I still remember the time when I was a Senior in High School back in June of 2000. Many people knew from an early age exactly what they wanted to be when they “grow up” and how to get there. There were plenty of friends and family members who used to look down upon us individuals who were not as focused as others.. but the truth is that we didn’t care at the time and just knew that we were going to “make it”.
Graduating from High School was the scariest thing that could have happened to any one of us in the Senior class of our High School. We were content with the comfortable, laid-back, relaxed, “bubble” type of atmosphere we were living in and we were more than nervous about leaving “home”. For me, high school was not entirely about building your life and laying out the stepping stones for your future, but it was more about learning who you are and how to adapt to your surroundings (or so we thought at the time…). As difficult as times could be … with the stress, the problems, the relationships, and the drama… I think everyone was completely unaware of what life had in store for them after those childish days.
I had just turned 18 when I entered my freshman year at University and was completely clueless to my surroundings. I had mixed feelings and didn’t know if I was excited or depressed to be there. I was a lost soul who just wandered around campus wondering how I managed to grow up so quickly as I sat on a random bench on the other side of the world. I still look back and wonder how I had the energy to put up with my random roommates, the constant partying, and the ability to cope in a new environment. It’s quite strange to think that we are probably never going to get those care-free days ever again. Life seemed to hectic and I honestly believed that I was living my life as an adult and didn’t bother realizing that I hadn’t even stepped in the real world yet. I was definitely not warned or prepared of how life after college is going to be such a drastic change.

◆ **DATASET EXTRACT**
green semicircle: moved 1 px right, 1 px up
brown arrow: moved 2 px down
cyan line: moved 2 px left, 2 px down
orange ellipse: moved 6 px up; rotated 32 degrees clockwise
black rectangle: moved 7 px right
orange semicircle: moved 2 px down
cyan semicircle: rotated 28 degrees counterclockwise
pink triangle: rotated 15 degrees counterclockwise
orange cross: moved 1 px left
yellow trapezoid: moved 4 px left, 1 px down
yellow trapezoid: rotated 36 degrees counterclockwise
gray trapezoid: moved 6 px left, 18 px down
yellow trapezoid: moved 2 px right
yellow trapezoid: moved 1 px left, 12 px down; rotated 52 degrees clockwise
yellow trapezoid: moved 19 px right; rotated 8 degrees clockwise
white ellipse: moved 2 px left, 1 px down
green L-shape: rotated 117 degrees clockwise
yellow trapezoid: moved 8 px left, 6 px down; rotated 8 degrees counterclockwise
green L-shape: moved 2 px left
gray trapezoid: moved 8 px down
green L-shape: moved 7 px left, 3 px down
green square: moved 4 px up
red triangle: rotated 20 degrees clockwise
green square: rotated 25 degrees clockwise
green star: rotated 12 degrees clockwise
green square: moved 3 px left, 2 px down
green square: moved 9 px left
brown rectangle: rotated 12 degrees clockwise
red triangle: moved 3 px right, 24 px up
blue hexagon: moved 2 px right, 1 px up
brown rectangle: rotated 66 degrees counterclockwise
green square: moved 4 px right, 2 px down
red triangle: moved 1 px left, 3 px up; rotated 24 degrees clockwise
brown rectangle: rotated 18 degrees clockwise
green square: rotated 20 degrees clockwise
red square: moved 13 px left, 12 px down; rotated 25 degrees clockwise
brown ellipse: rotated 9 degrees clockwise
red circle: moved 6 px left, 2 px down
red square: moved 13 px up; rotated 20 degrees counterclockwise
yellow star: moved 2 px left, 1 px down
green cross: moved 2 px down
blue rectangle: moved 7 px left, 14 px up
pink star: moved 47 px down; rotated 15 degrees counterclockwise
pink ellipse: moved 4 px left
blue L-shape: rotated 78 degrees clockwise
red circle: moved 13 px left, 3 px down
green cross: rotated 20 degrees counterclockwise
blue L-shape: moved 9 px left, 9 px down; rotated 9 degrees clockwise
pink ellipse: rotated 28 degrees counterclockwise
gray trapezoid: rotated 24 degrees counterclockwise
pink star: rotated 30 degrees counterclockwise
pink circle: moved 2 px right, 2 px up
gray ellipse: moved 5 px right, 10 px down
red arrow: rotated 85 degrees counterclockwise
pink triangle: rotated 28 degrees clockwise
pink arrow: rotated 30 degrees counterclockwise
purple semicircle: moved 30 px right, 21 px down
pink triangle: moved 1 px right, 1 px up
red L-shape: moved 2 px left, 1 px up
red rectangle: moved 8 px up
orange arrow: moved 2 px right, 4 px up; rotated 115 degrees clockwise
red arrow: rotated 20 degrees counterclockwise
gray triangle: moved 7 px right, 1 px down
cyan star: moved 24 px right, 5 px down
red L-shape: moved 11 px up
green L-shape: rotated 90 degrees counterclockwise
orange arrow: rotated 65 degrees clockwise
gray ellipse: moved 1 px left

◆ **WHAT TO DO**
(1) In the essay about leaving high school for college, how old was the writer on entering freshman year at university?
(2) Extend the essay about leaving high school for college, picking up after its final sentence.

◆ **ANSWERS TO THE PROBLEMS**
(1) 18

(2)
You have been in school for the majority of your life. What will life be like now that you are graduating from college? I remember standing outside my dorm room and saying the final farewell to my friends as I drove off with mixed feelings in my second hand college vehicle. The transition from a college student to a working professional had ended up affecting almost all aspects of my life. Not only have I had to adapt to my new surroundings at work constantly, but I have had to adjust to everything else around me as well.
Even though it’s easier to stay in denial at times, the truth is that friends eventually disperse to different countries to pursue new careers. You may even lose touch with your closest friends as everyone gets involved in their own lives and you are forced to build new relationships.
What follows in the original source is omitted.